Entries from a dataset

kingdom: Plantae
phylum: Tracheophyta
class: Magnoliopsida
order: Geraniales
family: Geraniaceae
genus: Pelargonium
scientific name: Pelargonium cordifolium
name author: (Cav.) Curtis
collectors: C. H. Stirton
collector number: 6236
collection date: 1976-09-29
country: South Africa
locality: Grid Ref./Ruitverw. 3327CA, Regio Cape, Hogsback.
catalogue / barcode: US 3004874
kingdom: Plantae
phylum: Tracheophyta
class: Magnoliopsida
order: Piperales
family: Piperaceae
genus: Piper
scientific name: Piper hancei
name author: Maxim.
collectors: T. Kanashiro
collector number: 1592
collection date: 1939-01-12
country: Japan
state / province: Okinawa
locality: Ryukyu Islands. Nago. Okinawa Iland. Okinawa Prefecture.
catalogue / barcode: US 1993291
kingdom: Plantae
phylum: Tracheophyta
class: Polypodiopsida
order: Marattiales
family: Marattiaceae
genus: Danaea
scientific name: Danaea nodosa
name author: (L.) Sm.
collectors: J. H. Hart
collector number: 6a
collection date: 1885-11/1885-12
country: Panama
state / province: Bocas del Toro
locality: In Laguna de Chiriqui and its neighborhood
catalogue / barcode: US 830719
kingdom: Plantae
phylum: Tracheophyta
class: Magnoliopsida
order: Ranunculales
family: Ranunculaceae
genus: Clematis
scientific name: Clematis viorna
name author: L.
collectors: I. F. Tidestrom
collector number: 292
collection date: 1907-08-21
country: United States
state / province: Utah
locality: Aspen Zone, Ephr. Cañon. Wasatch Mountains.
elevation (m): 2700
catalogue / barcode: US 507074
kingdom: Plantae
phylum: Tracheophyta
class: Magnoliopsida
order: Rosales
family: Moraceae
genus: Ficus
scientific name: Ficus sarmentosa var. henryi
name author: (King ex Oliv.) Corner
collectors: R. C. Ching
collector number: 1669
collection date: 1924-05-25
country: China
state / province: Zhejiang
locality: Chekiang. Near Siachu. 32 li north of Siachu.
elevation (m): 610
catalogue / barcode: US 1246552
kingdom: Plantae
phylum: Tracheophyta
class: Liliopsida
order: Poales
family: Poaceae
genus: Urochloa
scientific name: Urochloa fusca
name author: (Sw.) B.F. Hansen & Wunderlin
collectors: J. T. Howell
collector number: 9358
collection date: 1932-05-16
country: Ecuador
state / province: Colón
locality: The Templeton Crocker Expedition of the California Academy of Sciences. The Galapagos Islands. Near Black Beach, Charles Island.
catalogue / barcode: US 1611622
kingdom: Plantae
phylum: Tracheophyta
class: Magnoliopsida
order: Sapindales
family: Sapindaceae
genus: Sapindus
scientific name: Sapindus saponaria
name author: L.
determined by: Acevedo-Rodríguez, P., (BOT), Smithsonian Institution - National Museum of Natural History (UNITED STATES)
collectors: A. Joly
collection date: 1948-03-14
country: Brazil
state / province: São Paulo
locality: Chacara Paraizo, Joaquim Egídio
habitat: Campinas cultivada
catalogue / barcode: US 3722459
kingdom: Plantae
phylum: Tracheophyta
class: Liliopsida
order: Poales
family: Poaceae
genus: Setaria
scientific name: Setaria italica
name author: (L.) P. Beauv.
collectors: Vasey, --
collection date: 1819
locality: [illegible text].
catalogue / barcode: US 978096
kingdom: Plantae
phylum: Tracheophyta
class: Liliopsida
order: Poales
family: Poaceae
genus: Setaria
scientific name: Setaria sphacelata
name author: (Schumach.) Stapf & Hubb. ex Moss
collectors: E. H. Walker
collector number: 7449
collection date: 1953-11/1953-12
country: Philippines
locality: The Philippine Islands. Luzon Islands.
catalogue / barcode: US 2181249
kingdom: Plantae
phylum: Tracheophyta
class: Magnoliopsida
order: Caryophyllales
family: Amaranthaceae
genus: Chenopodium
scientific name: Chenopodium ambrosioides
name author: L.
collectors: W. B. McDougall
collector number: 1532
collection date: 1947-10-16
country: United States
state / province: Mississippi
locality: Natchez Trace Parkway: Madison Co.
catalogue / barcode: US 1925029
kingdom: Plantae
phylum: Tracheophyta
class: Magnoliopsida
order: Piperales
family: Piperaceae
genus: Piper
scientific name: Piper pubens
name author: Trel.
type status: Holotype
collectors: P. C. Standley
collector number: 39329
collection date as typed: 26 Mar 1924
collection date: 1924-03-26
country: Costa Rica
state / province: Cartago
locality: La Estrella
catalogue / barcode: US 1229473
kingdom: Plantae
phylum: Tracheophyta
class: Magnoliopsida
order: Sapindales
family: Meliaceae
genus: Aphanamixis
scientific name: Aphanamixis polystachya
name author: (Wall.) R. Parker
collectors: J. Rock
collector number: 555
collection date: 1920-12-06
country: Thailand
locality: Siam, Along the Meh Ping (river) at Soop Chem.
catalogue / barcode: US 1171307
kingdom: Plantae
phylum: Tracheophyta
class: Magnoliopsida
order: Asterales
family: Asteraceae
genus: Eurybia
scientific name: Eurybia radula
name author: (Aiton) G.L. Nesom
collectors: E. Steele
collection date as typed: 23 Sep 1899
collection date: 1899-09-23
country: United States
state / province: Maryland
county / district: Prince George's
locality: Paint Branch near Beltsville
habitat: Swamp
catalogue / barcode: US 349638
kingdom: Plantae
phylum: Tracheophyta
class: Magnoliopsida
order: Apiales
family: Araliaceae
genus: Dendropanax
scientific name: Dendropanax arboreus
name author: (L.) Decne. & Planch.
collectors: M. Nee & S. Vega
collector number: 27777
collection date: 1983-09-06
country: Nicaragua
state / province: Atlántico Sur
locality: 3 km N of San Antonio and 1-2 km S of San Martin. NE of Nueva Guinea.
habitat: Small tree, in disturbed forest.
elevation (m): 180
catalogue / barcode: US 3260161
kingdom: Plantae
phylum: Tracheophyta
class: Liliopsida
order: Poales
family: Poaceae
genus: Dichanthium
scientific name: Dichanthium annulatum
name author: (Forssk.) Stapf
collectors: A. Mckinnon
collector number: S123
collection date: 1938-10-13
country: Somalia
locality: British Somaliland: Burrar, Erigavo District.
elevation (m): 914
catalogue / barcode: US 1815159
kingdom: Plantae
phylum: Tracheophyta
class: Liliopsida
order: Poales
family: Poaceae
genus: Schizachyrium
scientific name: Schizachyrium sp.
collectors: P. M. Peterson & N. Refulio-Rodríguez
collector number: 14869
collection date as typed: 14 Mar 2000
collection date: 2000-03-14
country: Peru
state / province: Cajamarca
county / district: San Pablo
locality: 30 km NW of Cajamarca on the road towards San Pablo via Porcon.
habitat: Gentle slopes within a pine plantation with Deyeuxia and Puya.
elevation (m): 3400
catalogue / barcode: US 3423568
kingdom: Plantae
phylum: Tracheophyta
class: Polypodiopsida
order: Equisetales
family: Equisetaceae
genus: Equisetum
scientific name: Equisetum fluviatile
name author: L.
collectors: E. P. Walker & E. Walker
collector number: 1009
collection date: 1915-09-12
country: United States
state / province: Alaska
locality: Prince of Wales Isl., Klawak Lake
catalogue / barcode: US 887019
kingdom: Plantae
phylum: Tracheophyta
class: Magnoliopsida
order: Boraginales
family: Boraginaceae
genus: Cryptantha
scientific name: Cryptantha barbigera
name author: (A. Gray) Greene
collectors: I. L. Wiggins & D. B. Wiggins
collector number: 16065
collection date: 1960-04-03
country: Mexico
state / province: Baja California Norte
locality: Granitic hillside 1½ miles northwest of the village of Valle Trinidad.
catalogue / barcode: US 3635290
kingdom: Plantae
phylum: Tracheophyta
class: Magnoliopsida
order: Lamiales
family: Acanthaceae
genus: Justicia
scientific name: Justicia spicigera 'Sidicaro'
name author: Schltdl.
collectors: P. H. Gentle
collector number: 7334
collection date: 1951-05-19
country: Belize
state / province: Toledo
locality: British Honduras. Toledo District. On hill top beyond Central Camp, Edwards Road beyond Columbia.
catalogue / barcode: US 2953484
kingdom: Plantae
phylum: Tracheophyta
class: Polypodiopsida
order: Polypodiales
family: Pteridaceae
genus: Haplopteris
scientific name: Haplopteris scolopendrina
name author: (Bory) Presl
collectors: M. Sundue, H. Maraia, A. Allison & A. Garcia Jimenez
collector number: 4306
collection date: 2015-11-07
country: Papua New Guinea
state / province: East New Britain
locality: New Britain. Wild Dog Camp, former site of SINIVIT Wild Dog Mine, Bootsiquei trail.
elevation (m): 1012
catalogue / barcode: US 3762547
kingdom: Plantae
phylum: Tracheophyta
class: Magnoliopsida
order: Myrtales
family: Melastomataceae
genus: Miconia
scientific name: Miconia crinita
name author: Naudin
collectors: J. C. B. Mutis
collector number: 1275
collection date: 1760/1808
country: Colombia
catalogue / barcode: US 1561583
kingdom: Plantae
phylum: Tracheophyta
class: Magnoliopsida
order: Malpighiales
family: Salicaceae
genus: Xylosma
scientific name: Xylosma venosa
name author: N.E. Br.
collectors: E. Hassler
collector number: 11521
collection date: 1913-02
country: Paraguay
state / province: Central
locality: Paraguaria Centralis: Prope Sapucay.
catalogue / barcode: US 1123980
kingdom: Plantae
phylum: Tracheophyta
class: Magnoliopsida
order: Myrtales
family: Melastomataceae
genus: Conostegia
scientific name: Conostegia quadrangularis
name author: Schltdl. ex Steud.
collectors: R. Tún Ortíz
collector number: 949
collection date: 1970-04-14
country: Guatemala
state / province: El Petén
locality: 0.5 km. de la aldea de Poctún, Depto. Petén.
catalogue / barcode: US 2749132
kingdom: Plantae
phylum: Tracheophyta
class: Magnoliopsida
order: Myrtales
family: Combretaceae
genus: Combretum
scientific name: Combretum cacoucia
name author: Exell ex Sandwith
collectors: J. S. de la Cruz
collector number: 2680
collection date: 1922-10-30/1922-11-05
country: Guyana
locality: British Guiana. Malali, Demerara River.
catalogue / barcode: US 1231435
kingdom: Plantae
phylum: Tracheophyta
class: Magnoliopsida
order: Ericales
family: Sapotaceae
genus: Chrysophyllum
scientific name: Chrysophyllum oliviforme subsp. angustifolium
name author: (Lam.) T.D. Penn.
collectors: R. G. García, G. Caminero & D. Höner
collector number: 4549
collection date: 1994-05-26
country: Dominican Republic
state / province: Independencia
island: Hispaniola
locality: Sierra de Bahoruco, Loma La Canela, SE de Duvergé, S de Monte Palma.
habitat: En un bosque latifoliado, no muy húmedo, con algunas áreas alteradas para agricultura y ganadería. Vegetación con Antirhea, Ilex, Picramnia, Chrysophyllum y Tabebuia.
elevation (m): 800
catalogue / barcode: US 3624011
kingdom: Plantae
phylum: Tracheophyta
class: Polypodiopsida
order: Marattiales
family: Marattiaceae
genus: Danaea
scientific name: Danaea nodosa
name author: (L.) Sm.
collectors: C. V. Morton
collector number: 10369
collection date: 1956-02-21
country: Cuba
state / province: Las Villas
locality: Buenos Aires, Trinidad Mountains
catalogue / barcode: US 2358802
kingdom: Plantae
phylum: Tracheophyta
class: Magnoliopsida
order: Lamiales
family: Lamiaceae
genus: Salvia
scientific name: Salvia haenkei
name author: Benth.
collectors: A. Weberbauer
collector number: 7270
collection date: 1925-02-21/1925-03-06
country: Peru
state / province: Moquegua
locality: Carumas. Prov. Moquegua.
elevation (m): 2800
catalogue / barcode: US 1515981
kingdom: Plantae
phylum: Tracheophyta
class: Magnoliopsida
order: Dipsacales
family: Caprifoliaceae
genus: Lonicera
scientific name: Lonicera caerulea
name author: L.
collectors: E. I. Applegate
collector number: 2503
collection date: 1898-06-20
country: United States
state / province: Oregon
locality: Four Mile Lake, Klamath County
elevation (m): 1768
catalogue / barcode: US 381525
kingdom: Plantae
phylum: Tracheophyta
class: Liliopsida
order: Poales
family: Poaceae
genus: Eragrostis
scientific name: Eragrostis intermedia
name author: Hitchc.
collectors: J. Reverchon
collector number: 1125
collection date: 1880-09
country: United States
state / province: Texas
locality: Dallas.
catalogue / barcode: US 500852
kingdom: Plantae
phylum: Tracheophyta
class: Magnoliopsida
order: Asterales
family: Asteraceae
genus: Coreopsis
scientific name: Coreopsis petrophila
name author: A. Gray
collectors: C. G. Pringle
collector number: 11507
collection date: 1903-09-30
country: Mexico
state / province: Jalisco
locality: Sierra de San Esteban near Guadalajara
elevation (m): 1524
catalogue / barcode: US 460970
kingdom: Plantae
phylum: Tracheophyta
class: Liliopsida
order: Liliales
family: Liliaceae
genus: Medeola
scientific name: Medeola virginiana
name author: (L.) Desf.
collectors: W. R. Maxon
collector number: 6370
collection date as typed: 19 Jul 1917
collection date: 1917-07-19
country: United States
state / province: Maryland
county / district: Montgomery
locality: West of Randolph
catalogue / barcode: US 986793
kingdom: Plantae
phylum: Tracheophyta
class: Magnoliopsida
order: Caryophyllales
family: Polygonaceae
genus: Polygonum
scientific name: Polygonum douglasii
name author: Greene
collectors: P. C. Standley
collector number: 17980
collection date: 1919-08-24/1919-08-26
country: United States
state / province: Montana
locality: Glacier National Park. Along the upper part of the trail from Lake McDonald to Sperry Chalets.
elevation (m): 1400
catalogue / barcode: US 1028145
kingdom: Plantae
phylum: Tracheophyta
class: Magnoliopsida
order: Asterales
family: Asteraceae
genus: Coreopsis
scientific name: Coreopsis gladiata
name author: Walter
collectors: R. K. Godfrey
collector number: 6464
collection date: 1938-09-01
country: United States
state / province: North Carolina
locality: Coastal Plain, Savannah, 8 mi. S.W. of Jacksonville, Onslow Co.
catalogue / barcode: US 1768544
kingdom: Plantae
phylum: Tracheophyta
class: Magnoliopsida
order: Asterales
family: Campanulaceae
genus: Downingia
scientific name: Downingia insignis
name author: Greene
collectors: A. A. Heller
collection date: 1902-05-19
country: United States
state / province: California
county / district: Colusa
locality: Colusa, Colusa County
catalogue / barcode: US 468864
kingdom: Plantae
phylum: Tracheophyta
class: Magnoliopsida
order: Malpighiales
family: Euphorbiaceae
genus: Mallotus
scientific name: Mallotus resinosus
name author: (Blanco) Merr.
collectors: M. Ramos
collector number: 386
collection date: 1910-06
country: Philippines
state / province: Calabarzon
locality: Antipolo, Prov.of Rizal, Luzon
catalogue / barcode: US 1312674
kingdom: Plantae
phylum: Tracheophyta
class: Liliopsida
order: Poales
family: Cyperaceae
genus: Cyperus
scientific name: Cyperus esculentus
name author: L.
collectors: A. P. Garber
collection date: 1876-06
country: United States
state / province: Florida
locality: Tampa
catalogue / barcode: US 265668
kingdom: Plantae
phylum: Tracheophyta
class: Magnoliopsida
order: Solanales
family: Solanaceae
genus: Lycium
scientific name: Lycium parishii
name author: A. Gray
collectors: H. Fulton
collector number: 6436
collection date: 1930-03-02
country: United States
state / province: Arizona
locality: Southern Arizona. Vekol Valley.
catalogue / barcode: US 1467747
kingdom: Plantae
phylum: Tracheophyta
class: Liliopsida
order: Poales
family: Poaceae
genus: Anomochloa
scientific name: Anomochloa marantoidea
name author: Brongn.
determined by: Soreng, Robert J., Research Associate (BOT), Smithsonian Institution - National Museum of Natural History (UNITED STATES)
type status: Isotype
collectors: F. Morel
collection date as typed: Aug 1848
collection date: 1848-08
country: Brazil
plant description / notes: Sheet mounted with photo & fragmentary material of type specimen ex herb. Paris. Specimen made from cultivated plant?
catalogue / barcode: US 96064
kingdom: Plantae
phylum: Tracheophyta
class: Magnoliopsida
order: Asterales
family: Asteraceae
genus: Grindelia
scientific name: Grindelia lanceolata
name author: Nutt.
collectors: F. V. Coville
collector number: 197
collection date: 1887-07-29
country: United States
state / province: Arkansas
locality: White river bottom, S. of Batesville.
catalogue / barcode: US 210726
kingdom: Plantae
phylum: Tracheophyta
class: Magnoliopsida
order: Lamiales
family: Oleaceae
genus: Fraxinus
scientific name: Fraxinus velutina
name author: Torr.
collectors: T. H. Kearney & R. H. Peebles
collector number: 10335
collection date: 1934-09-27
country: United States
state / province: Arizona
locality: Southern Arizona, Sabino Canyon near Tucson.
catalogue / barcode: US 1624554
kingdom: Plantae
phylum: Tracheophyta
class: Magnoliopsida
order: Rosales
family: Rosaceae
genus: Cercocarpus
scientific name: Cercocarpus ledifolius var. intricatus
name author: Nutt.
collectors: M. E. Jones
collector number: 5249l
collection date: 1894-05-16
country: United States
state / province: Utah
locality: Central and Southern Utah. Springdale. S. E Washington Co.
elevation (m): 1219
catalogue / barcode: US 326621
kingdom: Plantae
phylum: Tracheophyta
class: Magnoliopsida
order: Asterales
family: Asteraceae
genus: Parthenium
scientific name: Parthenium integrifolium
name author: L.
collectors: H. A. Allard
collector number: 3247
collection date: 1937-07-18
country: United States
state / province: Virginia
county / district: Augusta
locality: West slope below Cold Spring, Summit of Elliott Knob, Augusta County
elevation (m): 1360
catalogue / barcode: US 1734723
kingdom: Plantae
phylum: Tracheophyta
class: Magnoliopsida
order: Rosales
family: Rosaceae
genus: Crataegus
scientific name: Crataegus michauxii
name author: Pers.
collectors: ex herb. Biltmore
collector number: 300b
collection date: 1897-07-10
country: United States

◆ STATED EXERCISE ◆
Copy the lines from the very start of the entries up to and including the line with "state / province: Colón", keeping each one identical.

◆ EXERCISE OUTPUT ◆
kingdom: Plantae
phylum: Tracheophyta
class: Magnoliopsida
order: Geraniales
family: Geraniaceae
genus: Pelargonium
scientific name: Pelargonium cordifolium
name author: (Cav.) Curtis
collectors: C. H. Stirton
collector number: 6236
collection date: 1976-09-29
country: South Africa
locality: Grid Ref./Ruitverw. 3327CA, Regio Cape, Hogsback.
catalogue / barcode: US 3004874
kingdom: Plantae
phylum: Tracheophyta
class: Magnoliopsida
order: Piperales
family: Piperaceae
genus: Piper
scientific name: Piper hancei
name author: Maxim.
collectors: T. Kanashiro
collector number: 1592
collection date: 1939-01-12
country: Japan
state / province: Okinawa
locality: Ryukyu Islands. Nago. Okinawa Iland. Okinawa Prefecture.
catalogue / barcode: US 1993291
kingdom: Plantae
phylum: Tracheophyta
class: Polypodiopsida
order: Marattiales
family: Marattiaceae
genus: Danaea
scientific name: Danaea nodosa
name author: (L.) Sm.
collectors: J. H. Hart
collector number: 6a
collection date: 1885-11/1885-12
country: Panama
state / province: Bocas del Toro
locality: In Laguna de Chiriqui and its neighborhood
catalogue / barcode: US 830719
kingdom: Plantae
phylum: Tracheophyta
class: Magnoliopsida
order: Ranunculales
family: Ranunculaceae
genus: Clematis
scientific name: Clematis viorna
name author: L.
collectors: I. F. Tidestrom
collector number: 292
collection date: 1907-08-21
country: United States
state / province: Utah
locality: Aspen Zone, Ephr. Cañon. Wasatch Mountains.
elevation (m): 2700
catalogue / barcode: US 507074
kingdom: Plantae
phylum: Tracheophyta
class: Magnoliopsida
order: Rosales
family: Moraceae
genus: Ficus
scientific name: Ficus sarmentosa var. henryi
name author: (King ex Oliv.) Corner
collectors: R. C. Ching
collector number: 1669
collection date: 1924-05-25
country: China
state / province: Zhejiang
locality: Chekiang. Near Siachu. 32 li north of Siachu.
elevation (m): 610
catalogue / barcode: US 1246552
kingdom: Plantae
phylum: Tracheophyta
class: Liliopsida
order: Poales
family: Poaceae
genus: Urochloa
scientific name: Urochloa fusca
name author: (Sw.) B.F. Hansen & Wunderlin
collectors: J. T. Howell
collector number: 9358
collection date: 1932-05-16
country: Ecuador
state / province: Colón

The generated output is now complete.